A high number of undecided voters in the ongoing Conservative leadership race suggests there’s room for others to catch up to, and potentially beat, front-runner Peter MacKay, says the vice-president of the Leger polling firm.
Leger’s latest survey suggests MacKay remains at the head of the pack in the contest, with the support of 25 per cent of those polled overall, and 38 per cent of those who say they would vote Conservative in an election.
In second place is Erin O’Toole, with four per cent support overall and nine per cent among people who’d vote for the party in a general election.
Sixty-three per cent of those surveyed said they don’t know whom they’d vote for, with 47 per cent of Conservative voters in that camp.
That 47 per cent is the number that matters, said Leger’s Christian Bourque.
“The fact that the front-runner is not able to convince half of the people who say they would vote Conservative in the poll, to me says they are not sure about him or any of the other leadership candidates,” Bourque said.
“So at this point in time it doesn’t mean there will not be a race and a tighter race than we are seeing now.”
Eight people are currently in the leadership contest, but only MacKay has paid the entire $300,000 entry fee and submitted all 3,000 required signatures, ensuring his name will be on the ballot.
The remaining candidates have until March 25 to meet the requirements, otherwise they drop off the list.
The survey of 1,540 Canadians was conducted online between Feb. 28 and Mar. 2 and cannot be assigned a margin of error because online polls are not considered truly random.
During that time, one of the candidates whose name was floated to poll respondents as a potential choice was barred from entering the race. Outspoken social conservative Richard Decarie had met the first requirement to register — $25,000 and 1,000 signatures — but for reasons the party will not disclose, was not allowed to run.
In the Leger survey, he had the support of two per cent of those polled overall, and one per cent among those who would vote Conservative.

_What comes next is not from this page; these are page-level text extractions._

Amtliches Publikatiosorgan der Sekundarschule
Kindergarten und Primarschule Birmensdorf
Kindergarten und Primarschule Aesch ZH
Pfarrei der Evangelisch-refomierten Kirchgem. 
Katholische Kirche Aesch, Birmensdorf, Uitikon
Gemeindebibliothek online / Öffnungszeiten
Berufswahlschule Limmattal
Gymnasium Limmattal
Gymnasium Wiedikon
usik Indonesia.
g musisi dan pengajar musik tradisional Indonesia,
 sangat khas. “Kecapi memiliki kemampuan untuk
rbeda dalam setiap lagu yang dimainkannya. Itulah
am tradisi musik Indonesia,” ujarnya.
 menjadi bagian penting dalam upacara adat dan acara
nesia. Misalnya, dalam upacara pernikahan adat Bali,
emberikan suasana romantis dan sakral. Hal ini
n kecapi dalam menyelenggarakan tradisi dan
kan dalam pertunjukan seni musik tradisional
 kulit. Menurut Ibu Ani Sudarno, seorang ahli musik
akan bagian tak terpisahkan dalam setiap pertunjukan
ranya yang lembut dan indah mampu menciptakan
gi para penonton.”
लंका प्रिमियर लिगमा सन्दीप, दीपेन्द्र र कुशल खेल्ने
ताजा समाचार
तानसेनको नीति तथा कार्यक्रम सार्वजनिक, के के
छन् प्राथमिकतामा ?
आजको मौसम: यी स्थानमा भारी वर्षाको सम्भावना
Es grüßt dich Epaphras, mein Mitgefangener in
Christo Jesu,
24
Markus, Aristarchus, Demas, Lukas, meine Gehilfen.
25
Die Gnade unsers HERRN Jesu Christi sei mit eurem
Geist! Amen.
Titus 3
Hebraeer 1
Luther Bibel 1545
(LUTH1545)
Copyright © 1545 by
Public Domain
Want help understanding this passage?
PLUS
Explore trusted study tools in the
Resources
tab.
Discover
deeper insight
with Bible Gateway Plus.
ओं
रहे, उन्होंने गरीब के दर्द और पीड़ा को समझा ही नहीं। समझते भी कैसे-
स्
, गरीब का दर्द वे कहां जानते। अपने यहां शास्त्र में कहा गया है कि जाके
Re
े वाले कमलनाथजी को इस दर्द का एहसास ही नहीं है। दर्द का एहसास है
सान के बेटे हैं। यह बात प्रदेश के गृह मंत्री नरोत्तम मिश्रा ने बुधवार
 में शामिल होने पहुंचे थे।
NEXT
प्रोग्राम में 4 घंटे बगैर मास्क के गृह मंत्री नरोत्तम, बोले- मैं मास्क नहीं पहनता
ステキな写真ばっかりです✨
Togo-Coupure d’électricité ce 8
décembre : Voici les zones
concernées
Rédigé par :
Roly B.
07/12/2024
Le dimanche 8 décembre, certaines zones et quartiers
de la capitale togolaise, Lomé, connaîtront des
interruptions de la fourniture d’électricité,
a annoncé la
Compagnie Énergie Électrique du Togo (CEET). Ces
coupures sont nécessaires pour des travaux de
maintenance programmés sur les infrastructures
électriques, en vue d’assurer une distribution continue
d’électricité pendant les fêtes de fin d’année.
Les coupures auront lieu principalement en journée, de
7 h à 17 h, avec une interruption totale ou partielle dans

He had the same level of support as five other existing candidates — Rick Peterson, Marilyn Gladu, Leslyn Lewis, Derek Sloan and Rudy Husny. Less than one per cent of those polled support Jim Karahalios.
The 47 per cent of voters who are undecided give candidates considerable room to build support, said Leger.
“It’s focusing on this other raft of Conservatives who have not yet made up their mind, and what they’re about, who they are and what they want to hear,” he said.
Only party members are eligible to vote in the leadership race, and people must purchase a membership by April 17 in order to cast a ballot.
The Tories are to elect a new leader on June 27.